### Given information
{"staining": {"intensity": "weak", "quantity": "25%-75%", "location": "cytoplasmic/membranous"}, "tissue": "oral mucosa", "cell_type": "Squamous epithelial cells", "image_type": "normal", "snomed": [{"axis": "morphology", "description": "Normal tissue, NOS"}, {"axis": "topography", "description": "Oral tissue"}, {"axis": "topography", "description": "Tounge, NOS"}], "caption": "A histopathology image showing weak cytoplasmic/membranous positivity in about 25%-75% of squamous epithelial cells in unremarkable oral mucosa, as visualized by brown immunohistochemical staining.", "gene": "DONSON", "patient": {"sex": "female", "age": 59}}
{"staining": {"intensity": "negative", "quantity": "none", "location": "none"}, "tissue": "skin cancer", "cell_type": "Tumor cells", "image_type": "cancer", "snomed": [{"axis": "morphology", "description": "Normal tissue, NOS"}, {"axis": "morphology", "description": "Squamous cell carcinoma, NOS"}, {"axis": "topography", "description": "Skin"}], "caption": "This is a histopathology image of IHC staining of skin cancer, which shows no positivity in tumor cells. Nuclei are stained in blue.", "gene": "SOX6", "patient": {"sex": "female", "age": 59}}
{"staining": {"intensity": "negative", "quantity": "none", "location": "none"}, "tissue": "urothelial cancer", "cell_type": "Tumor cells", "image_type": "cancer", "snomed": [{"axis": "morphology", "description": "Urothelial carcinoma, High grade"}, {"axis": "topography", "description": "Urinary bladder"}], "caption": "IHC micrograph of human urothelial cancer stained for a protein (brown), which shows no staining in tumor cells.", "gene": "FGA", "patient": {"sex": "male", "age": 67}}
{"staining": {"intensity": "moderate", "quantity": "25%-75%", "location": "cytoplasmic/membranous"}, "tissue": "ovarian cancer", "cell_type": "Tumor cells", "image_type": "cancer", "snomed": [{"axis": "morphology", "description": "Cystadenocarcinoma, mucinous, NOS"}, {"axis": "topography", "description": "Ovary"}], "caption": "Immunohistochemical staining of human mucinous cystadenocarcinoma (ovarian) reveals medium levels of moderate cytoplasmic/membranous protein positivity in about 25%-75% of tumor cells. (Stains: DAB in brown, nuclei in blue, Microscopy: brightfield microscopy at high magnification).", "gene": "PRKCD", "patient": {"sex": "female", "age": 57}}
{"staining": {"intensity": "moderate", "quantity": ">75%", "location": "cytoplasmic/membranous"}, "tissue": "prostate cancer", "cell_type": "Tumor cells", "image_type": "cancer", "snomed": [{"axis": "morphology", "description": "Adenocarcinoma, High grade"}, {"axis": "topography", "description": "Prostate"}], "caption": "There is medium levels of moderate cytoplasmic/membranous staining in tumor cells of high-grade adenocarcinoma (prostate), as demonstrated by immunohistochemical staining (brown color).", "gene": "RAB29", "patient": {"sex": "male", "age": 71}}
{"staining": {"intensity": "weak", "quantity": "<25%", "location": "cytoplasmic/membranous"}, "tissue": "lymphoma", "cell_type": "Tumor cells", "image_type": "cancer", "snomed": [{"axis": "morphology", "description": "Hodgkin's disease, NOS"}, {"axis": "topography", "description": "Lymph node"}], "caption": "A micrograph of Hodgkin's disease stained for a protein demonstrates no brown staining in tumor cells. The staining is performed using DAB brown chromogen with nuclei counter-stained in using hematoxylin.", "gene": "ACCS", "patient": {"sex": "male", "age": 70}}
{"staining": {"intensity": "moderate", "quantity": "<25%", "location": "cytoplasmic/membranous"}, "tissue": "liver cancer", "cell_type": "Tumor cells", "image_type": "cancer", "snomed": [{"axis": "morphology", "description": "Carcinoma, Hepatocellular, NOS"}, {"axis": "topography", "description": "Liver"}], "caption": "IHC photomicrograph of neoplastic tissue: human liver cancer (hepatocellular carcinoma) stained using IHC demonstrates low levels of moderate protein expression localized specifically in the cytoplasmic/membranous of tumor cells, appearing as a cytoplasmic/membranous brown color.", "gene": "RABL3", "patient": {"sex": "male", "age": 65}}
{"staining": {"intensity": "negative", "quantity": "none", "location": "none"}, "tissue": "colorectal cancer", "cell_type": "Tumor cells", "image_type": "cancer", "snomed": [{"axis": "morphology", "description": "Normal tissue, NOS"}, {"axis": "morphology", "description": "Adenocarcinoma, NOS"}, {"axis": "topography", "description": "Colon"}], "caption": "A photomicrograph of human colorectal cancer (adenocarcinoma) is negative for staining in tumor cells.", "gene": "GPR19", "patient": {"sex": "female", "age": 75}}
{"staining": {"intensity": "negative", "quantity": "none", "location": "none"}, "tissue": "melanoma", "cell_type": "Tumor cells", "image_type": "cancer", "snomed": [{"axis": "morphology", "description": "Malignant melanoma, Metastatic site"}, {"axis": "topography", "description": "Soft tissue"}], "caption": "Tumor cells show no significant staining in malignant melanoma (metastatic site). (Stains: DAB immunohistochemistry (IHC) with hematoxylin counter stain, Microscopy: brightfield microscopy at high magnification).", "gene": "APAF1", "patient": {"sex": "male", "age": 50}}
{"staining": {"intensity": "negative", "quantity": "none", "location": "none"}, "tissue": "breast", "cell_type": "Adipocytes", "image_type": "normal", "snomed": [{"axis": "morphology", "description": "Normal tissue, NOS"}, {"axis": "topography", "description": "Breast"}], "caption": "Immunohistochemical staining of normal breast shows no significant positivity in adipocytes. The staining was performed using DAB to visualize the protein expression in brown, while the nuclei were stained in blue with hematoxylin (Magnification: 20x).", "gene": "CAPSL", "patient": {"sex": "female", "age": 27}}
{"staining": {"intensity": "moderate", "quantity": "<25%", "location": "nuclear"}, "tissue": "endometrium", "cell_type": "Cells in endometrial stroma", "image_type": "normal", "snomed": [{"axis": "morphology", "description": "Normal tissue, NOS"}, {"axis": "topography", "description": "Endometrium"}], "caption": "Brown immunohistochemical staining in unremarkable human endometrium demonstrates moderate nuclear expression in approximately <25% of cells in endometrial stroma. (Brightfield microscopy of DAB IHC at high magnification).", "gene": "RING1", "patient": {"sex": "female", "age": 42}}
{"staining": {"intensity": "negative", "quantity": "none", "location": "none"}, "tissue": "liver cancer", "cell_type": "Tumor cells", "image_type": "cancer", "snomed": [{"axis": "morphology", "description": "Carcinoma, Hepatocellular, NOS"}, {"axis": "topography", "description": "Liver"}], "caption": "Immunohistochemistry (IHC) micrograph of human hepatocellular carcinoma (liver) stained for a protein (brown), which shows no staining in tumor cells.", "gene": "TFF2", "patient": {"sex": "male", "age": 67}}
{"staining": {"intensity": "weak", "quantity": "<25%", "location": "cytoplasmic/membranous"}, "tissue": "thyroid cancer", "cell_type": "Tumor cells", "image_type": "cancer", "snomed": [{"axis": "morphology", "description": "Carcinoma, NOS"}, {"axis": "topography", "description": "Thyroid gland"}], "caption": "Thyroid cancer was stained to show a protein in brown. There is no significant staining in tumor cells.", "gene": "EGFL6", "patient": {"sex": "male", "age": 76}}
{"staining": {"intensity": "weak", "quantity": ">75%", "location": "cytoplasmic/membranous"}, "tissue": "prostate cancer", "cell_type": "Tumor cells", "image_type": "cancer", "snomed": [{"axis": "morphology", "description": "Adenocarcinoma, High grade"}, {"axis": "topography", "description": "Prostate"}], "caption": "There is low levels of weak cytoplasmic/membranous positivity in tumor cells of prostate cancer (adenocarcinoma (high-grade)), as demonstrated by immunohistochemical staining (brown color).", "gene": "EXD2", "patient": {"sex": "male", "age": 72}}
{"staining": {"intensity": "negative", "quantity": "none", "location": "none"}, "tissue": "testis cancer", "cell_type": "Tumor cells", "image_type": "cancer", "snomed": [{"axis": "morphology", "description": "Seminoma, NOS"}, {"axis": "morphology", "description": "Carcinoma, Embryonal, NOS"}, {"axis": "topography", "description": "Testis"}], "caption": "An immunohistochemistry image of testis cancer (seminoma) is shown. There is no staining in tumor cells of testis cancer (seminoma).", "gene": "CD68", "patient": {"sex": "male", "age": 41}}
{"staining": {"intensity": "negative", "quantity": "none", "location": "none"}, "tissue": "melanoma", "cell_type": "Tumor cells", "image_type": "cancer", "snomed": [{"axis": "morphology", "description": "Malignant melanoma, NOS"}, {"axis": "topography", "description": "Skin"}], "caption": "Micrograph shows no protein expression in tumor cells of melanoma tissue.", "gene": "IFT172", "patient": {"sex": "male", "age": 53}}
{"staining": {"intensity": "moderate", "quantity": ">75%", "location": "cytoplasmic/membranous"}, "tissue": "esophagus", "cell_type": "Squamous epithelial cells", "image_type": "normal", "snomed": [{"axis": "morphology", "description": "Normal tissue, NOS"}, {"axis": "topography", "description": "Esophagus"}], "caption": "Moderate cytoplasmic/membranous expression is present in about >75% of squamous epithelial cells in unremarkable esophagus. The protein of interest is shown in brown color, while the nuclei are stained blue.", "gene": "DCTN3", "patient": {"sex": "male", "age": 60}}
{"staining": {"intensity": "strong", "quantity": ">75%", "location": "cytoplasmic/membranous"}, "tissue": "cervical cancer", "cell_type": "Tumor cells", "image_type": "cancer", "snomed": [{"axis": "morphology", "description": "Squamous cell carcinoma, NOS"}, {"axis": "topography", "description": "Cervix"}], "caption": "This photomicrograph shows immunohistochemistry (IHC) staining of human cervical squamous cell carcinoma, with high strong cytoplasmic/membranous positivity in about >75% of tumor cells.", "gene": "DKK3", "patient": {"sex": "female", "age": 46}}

### The problem
Which lines above hold the string "grade"? Show each of them.

### Written solution
{"staining": {"intensity": "negative", "quantity": "none", "location": "none"}, "tissue": "urothelial cancer", "cell_type": "Tumor cells", "image_type": "cancer", "snomed": [{"axis": "morphology", "description": "Urothelial carcinoma, High grade"}, {"axis": "topography", "description": "Urinary bladder"}], "caption": "IHC micrograph of human urothelial cancer stained for a protein (brown), which shows no staining in tumor cells.", "gene": "FGA", "patient": {"sex": "male", "age": 67}}
{"staining": {"intensity": "moderate", "quantity": ">75%", "location": "cytoplasmic/membranous"}, "tissue": "prostate cancer", "cell_type": "Tumor cells", "image_type": "cancer", "snomed": [{"axis": "morphology", "description": "Adenocarcinoma, High grade"}, {"axis": "topography", "description": "Prostate"}], "caption": "There is medium levels of moderate cytoplasmic/membranous staining in tumor cells of high-grade adenocarcinoma (prostate), as demonstrated by immunohistochemical staining (brown color).", "gene": "RAB29", "patient": {"sex": "male", "age": 71}}
{"staining": {"intensity": "weak", "quantity": ">75%", "location": "cytoplasmic/membranous"}, "tissue": "prostate cancer", "cell_type": "Tumor cells", "image_type": "cancer", "snomed": [{"axis": "morphology", "description": "Adenocarcinoma, High grade"}, {"axis": "topography", "description": "Prostate"}], "caption": "There is low levels of weak cytoplasmic/membranous positivity in tumor cells of prostate cancer (adenocarcinoma (high-grade)), as demonstrated by immunohistochemical staining (brown color).", "gene": "EXD2", "patient": {"sex": "male", "age": 72}}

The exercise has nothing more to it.